„Maskenmann“ soll weiteren Jungen missbraucht haben

Stade (dpa) - Der wegen dreifachen Mordes und etlicher Missbräuche angeklagte Martin N. hat sich wohl an mehr Jungen vergangen als zunächst angenommen. Ein bislang unbekanntes Opfer sollte am Montag im Prozess gegen den 40-Jährigen vor dem Landgericht in Stade als Zeuge auftreten.

Die Aussage wurde aber nach einem Einspruch der Verteidiger des als „Maskenmann“ bekanntgewordenen Angeklagten auf Mittwoch verschoben. Auch ein Gutachten zur Schuldfähigkeit soll dann frühestens drankommen. Ob die Richter das Urteil wie angepeilt am 23. Dezember fällen können, ist fraglich.

Das bislang unbekannte Missbrauchsopfer war erst vor wenigen Tagen aufgetaucht. Bei der Polizei habe der junge Mann angegeben, dass Martin N. ihn 2007 missbraucht habe, sagte Oberstaatsanwalt Johannes Kiers. Jahrelang habe er geschwiegen, bis dann sein Halbbruder vor einer Woche gegen Martin N. wegen sexueller Übergriffe von 2002 bis 2004 vor Gericht aussagte. Danach habe sich junge Mann seinem Vater anvertraut, der daraufhin die Polizei informierte.

Die beiden Halbbrüder könnten in dem Prozess eine wichtige Rolle hinsichtlich der Sicherungsverwahrung spielen. Denn ihre Aussagen belegen, dass der aus Bremen stammende Angeklagte sich auch später noch an Jungen vergriffen hat - also möglicherweise auch heute noch gefährlich ist. Die Anklageschrift legt ihm drei Morde und 20 Missbrauchsfälle zwischen 1992 und 2001 zur Last. Den Großteil der Taten hat der „Maskenmann“ gestanden.

Getarnt mit einer Sturmhaube soll Martin N. nachts in Häuser, Ferienheime oder Zeltlager eingedrungen sein und sich an den schlaftrunkenen Jungen vergriffen haben. Wie aus einem Alptraum tauchte er neben ihrem Bett auf und verschwand nach einiger Zeit wieder - meist unbemerkt von Eltern oder Betreuern. Dreimal entführte und tötete er seine Opfer. Fast zehn Jahre nach seinem letzten Mord kamen ihm die Fahnder auf die Spur. Sie schnappten ihn Mitte April vor seiner Wohnung in Hamburg, wo er seit einigen Jahren lebte.

Daraufhin verhörten ihn Sonderkommissionsleiter Martin Erftenbeck und der aus München hinzugezogene Profiler Alexander Horn. Immer wieder sei N. dabei in Tränen ausgebrochen, sagte Horn am Montag vor Gericht. „Man hat gemerkt, er hat mit sich gerungen.“ Seine pädophile Neigung habe er im Laufe des Verhörs eingeräumt. Später soll er dann zugegeben haben, der „Maskenmann“ zu sein, sagte Horn.
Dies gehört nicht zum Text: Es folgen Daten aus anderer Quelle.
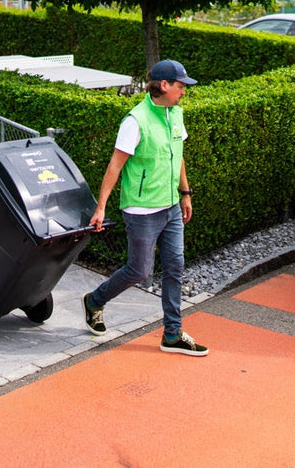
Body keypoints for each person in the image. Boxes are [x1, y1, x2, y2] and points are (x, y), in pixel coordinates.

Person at [82, 59, 208, 357]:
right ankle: (94, 300)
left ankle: (172, 334)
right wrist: (101, 207)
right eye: (181, 86)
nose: (184, 92)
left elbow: (178, 154)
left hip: (171, 207)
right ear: (164, 85)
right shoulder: (135, 121)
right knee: (139, 271)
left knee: (175, 267)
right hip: (141, 210)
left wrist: (185, 193)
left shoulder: (175, 114)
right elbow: (115, 165)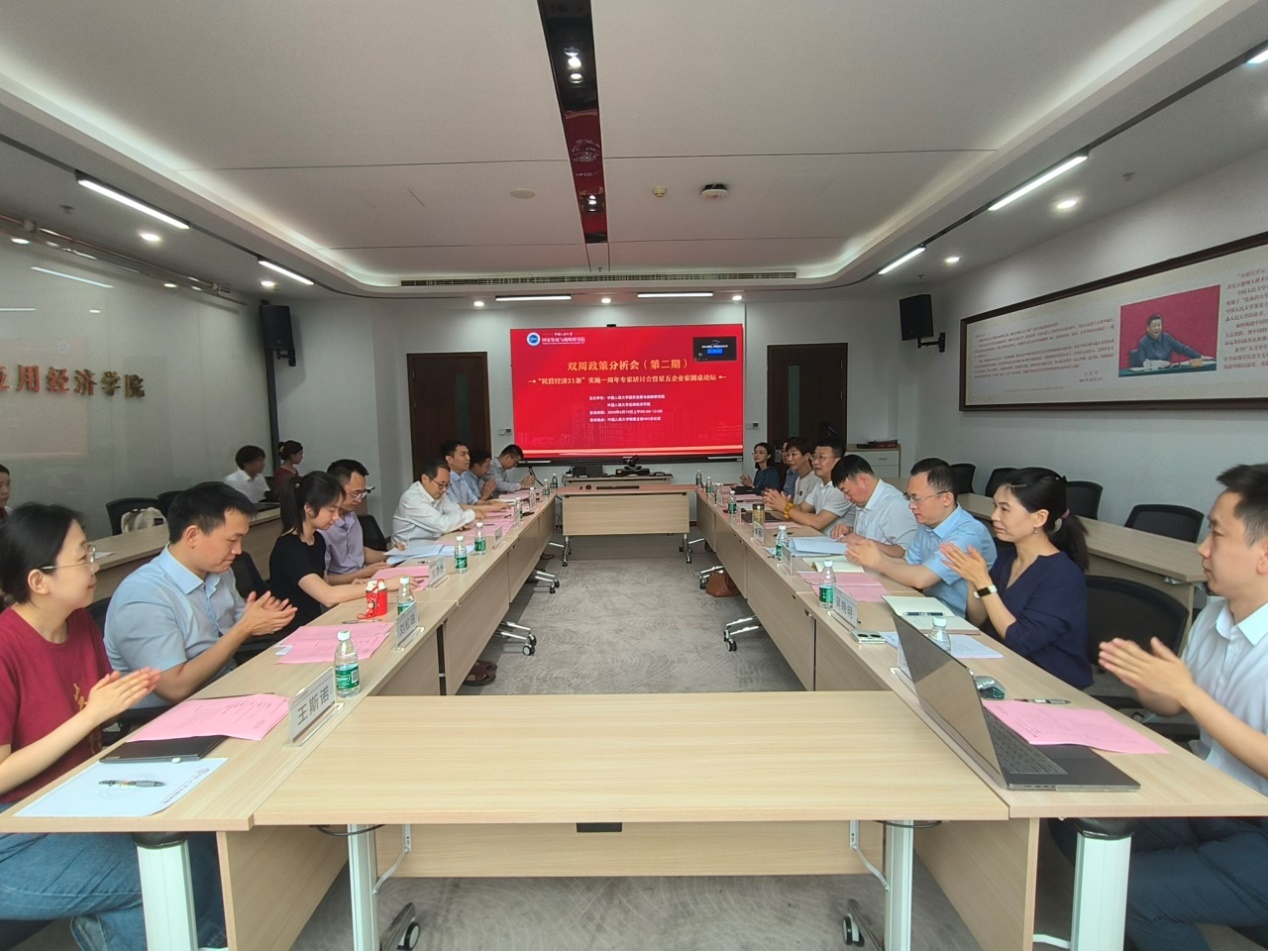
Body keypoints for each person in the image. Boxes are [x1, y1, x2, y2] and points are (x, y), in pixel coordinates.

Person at [1055, 463, 1268, 949]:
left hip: (1259, 829)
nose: (1202, 549)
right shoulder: (1217, 613)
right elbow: (1174, 704)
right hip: (1210, 799)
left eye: (1217, 535)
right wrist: (1151, 685)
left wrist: (1189, 694)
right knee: (1079, 827)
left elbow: (1194, 700)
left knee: (1129, 892)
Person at [0, 503, 227, 949]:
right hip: (15, 834)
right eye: (82, 556)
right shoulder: (6, 648)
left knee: (197, 839)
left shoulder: (78, 622)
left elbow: (103, 712)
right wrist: (89, 716)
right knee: (152, 872)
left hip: (77, 798)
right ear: (39, 581)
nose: (95, 566)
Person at [106, 483, 296, 706]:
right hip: (175, 713)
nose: (238, 550)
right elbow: (175, 688)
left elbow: (239, 625)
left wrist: (260, 619)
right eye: (231, 540)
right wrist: (244, 628)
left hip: (228, 685)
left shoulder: (220, 572)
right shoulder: (143, 597)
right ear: (193, 535)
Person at [939, 467, 1092, 688]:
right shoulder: (1006, 558)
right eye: (995, 506)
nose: (994, 516)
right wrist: (972, 578)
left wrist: (984, 582)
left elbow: (1019, 641)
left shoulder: (1063, 576)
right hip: (1002, 666)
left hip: (1047, 683)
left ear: (1039, 518)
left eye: (1005, 509)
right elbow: (980, 619)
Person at [847, 457, 997, 615]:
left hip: (958, 618)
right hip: (929, 607)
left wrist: (879, 561)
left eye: (917, 499)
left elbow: (922, 578)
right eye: (909, 498)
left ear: (946, 499)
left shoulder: (968, 533)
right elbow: (908, 564)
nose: (911, 505)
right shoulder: (927, 524)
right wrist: (871, 554)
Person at [268, 471, 366, 631]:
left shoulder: (317, 539)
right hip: (293, 631)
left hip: (316, 621)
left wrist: (352, 587)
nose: (336, 517)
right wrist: (382, 585)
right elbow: (327, 596)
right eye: (331, 510)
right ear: (308, 508)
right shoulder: (289, 548)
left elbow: (324, 584)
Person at [830, 454, 918, 557]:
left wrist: (864, 542)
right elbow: (874, 533)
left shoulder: (895, 506)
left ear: (864, 481)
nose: (846, 498)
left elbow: (907, 553)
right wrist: (849, 531)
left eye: (847, 491)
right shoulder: (864, 501)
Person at [763, 437, 851, 536]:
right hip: (818, 538)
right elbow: (802, 508)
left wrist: (785, 507)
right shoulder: (820, 484)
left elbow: (818, 522)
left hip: (836, 542)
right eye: (814, 457)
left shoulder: (842, 489)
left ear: (838, 461)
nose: (815, 462)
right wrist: (782, 503)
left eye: (821, 457)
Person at [323, 459, 389, 584]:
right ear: (335, 489)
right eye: (355, 494)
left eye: (362, 494)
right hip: (342, 588)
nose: (359, 500)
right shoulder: (322, 526)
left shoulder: (351, 514)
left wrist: (391, 555)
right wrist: (363, 573)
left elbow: (357, 552)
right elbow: (322, 580)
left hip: (362, 580)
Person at [392, 459, 475, 547]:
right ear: (425, 479)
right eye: (440, 484)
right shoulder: (412, 499)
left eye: (447, 485)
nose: (444, 489)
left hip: (432, 544)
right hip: (409, 549)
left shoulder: (438, 493)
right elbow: (443, 525)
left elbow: (454, 510)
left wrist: (459, 522)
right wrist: (471, 514)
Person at [441, 440, 507, 513]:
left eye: (468, 454)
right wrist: (490, 508)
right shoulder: (444, 479)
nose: (468, 458)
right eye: (463, 455)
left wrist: (490, 503)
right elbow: (456, 508)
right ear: (449, 459)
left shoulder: (462, 477)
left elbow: (474, 502)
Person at [1134, 314, 1209, 367]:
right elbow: (1144, 363)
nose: (1157, 328)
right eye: (1154, 326)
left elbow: (1183, 349)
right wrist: (1160, 363)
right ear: (1148, 328)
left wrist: (1199, 356)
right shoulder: (1143, 342)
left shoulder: (1167, 338)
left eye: (1159, 325)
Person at [778, 437, 814, 502]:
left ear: (806, 456)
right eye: (788, 455)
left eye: (794, 454)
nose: (789, 459)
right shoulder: (798, 479)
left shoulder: (815, 479)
Seine geheimen Sehnsüchte hatte Martin N., der als Betreuer auf Jugendfreizeiten und in Heimen arbeitete, jahrzehntelang vor Kollegen und Bekannten verbergen können. Im Internet verhielt er sich dagegen weniger bedeckt. Von 2000 bis 2011 verfasste er nach Angaben von Soko-Leiter Erftenbeck unter einem Pseudonym in einem Forum rund 4500 Beiträge, in denen er sexuelle und brutale Fantasien äußerte. Nicht immer blieb es bei Fantasien - auch später nicht, wie die Aussagen der beiden weiteren Missbrauchsopfer nun nahe legen.